Input data:
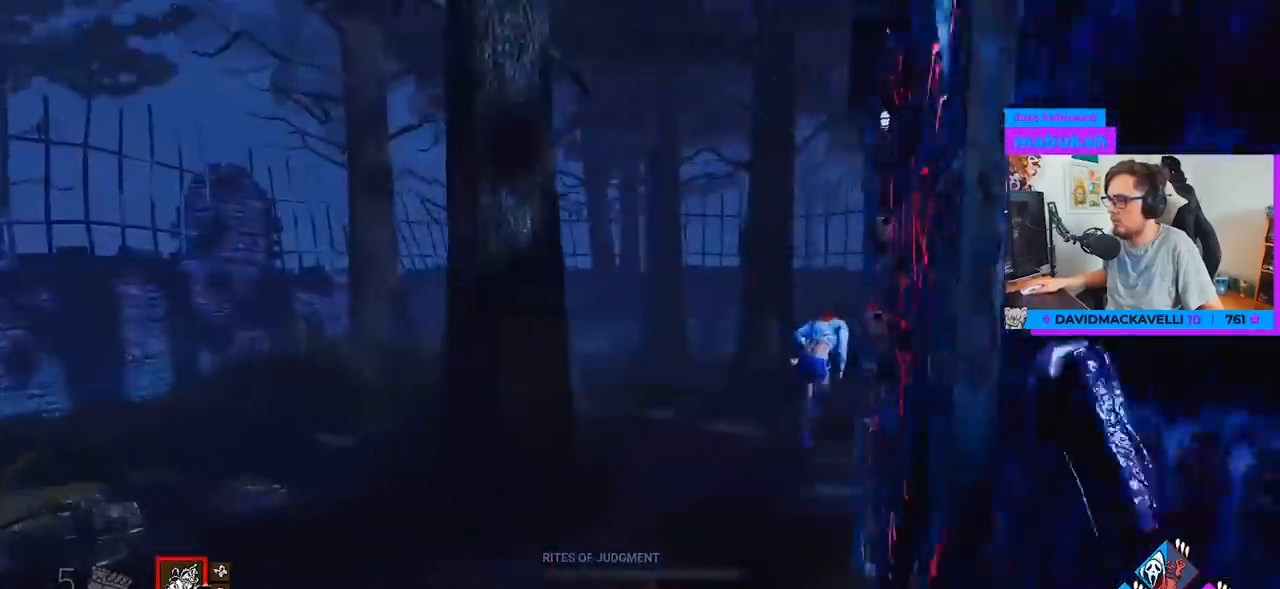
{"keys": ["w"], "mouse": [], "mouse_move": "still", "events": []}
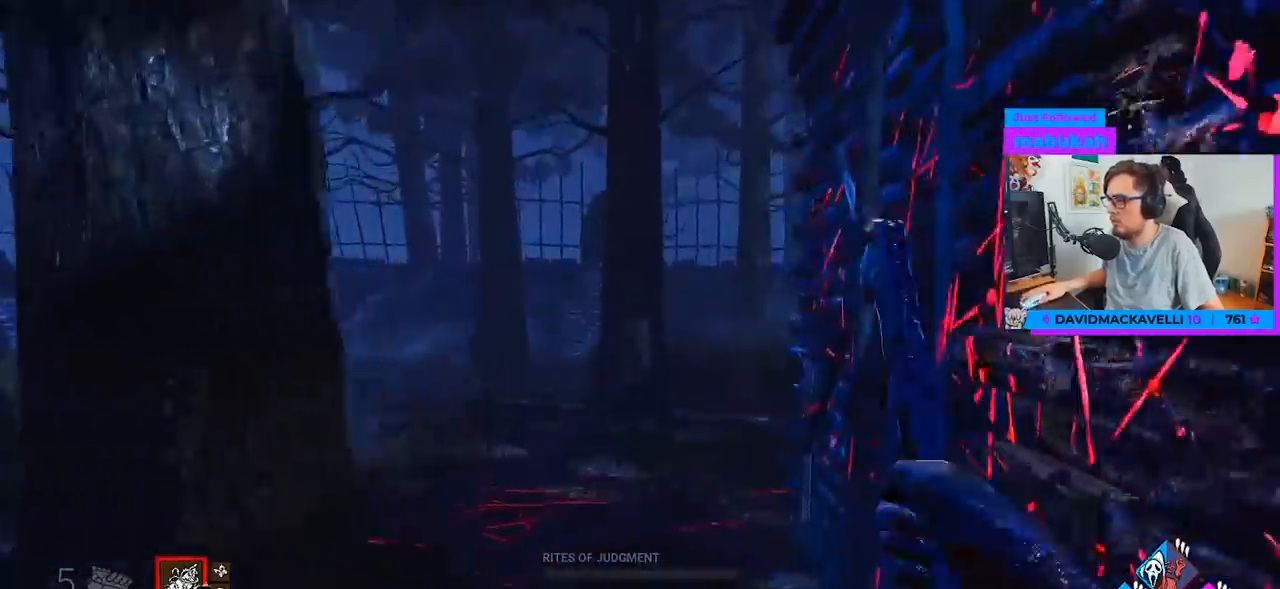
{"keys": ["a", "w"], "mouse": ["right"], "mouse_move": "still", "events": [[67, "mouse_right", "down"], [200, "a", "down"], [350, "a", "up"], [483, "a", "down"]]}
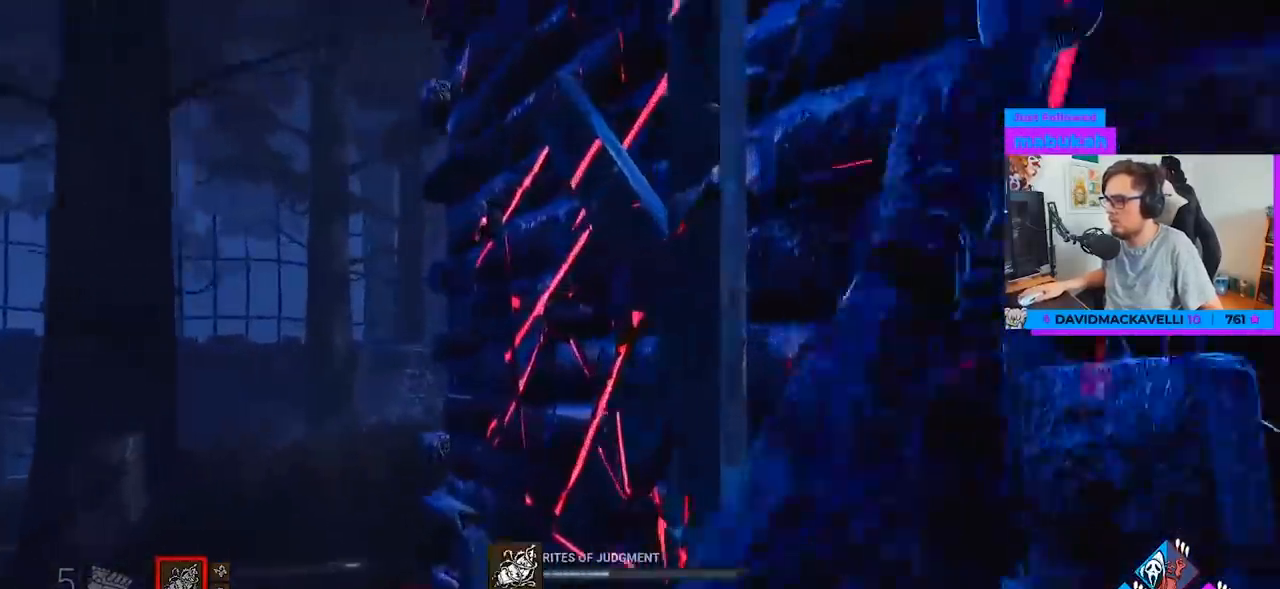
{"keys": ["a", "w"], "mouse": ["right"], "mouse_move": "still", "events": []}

Activity: Text only, please: give the listing again word for word with no images.

Task result:
{"keys": ["w"], "mouse": [], "mouse_move": "still", "events": []}
{"keys": ["a", "w"], "mouse": ["right"], "mouse_move": "still", "events": [[67, "mouse_right", "down"], [200, "a", "down"], [350, "a", "up"], [483, "a", "down"]]}
{"keys": ["a", "w"], "mouse": ["right"], "mouse_move": "still", "events": []}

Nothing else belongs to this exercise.